Unfortunately, Dimitri is waiting for them. He promises that the maze will be unharmed as long as he gets credit for the discovery, and claims the golden twine as his spoils. Stavos spits at his father. Gleefully Dimitri picks up his treasure, but the twine crumbles to dust in his hands. "The gods created the twine to guide those of good heart," snaps Sydney. "You will always be lost." Defeated, Dimitri stomps up the stairs, leaving his estranged son and the relic hunters to follow. After their departure, the golden twine reassembles itself.
Back at the beach restaurant with Sydney and Nigel, Claudia waits eagerly for Stavos...who arrives with another woman. Dr. Fox tries to console her young apprentice, but Claudia refuses to believe that Sydney knows enough about men to bother with, and she sneers at Nigel when he opines that she didn't even know the young hunk. "He was a god," moans Claudia. "Gods make lousy boyfriends," Sydney notes. But Claudia, who refuses to learn her from history, spots another hunk on the beach and takes off after him.

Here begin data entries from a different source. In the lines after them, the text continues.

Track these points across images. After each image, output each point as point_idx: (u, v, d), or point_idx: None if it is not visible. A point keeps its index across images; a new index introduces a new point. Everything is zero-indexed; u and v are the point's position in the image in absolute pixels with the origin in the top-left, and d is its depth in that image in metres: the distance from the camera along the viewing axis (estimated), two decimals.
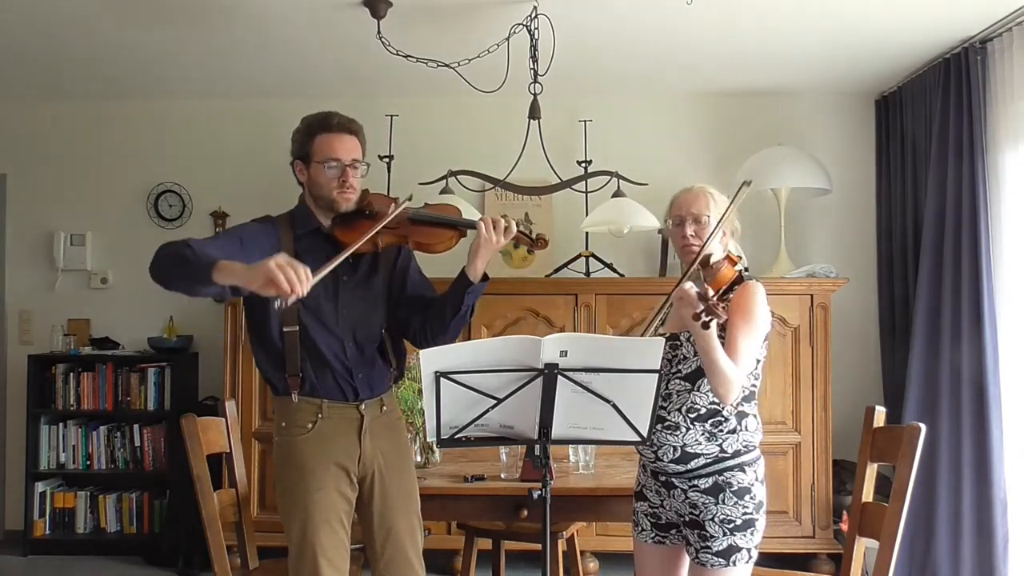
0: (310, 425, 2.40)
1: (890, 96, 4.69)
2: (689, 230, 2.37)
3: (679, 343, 2.32)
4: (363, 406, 2.44)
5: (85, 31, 3.89)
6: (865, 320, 4.80)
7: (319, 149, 2.41)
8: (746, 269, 2.38)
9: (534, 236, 2.49)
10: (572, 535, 3.45)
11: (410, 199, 2.49)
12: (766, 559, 3.98)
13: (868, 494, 2.67)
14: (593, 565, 4.22)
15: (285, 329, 2.38)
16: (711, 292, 2.07)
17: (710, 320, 2.03)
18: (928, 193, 4.03)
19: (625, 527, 3.14)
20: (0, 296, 5.09)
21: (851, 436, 3.79)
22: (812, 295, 4.32)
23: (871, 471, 2.69)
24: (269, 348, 2.41)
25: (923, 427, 2.53)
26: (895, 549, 2.48)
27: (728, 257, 2.28)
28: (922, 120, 4.28)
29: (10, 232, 5.11)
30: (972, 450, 3.74)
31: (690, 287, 2.10)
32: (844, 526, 4.03)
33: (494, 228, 2.40)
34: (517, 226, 2.43)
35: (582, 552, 3.85)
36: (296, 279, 2.01)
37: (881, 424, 2.73)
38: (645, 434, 2.06)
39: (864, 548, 2.65)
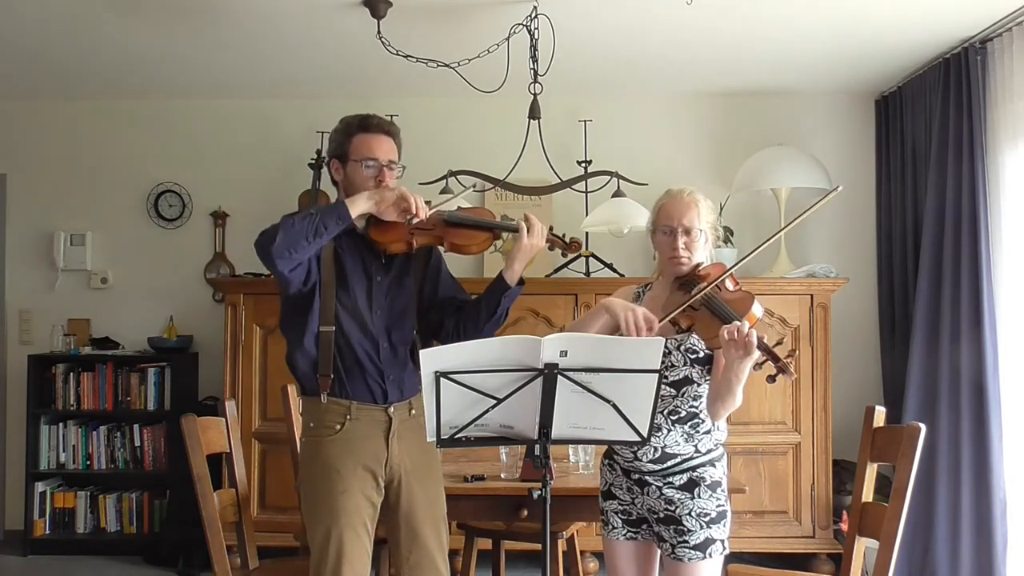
0: (338, 426, 2.40)
1: (890, 96, 4.69)
2: (680, 242, 2.35)
3: (668, 351, 2.31)
4: (392, 409, 2.44)
5: (85, 31, 3.89)
6: (865, 320, 4.80)
7: (357, 148, 2.44)
8: None
9: (567, 240, 2.54)
10: (572, 535, 3.45)
11: (456, 195, 2.53)
12: (767, 559, 3.99)
13: (868, 494, 2.67)
14: (593, 565, 4.22)
15: (321, 328, 2.39)
16: (768, 341, 2.08)
17: (776, 375, 2.05)
18: (928, 193, 4.03)
19: None
20: (0, 296, 5.09)
21: (851, 436, 3.78)
22: (812, 295, 4.32)
23: (871, 471, 2.69)
24: (304, 347, 2.41)
25: (923, 427, 2.53)
26: (895, 549, 2.48)
27: (733, 278, 2.28)
28: (922, 120, 4.28)
29: (10, 232, 5.10)
30: (971, 450, 3.74)
31: (749, 331, 2.11)
32: (844, 526, 4.03)
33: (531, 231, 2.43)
34: (550, 230, 2.49)
35: (582, 552, 3.85)
36: (421, 204, 2.34)
37: (881, 424, 2.73)
38: (645, 434, 2.05)
39: (864, 548, 2.66)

The older pair order a round of Greek Tragedies.
Analysis:
My credulity was stretched to the breaking point at several points during "The Myth of the Maze," starting with an ancient Greek citizen exclaiming "My God!" and heading right on through Sydney's apparent abandonment of the two thugs behind the wall in the Labyrinth. I liked the revision of the story of the Minotaur, where we got a logical explanation for the ancient tunnels but not for the mystical ball of twine. Okay, it was cheesy that they invented a secret key to simplify the story, but the conflicting myths of Daedalus made for a good tale.
On the other hand, I saw no evidence that Greece has changed since 3000 B.C., when the unlovely had to hide underground. Every single person on the beach and in the restaurant was young, buff, tan, and showing a lot of well-oiled skin. We were treated to close-ups of butts at volleyball games, in lawn chairs, on towels, in slinky dresses...you get the picture. I don't mind occasional worship of Tia Carrere's magnificent physique or occasional shots of Nigel's shapely buns, but if there's supposed to be a serious critique of perfect body-worship going on in an episode like this one, it sure gets lost in the shallow young scenery.
I'm not sure what the point is of having Sydney all but declare her assistant a bimbo who can't even send a memo across campus, only to depend on her for important recon on an overseas mission. And Lynette's got even less upstairs. Someone needs to give these girls more than pert appearances and a knack for wisecracks, or they're going to get annoying very fast no matter how cute they are. It isn't sexist precisely, because the pretty boys on this series get scoffed at just as much as the pretty girls, and Nigel gets to play the ditz on a regular basis. But it's a fine line, and the more Relic Hunter toes it, the more viewers are going to wonder if they're being talked down to.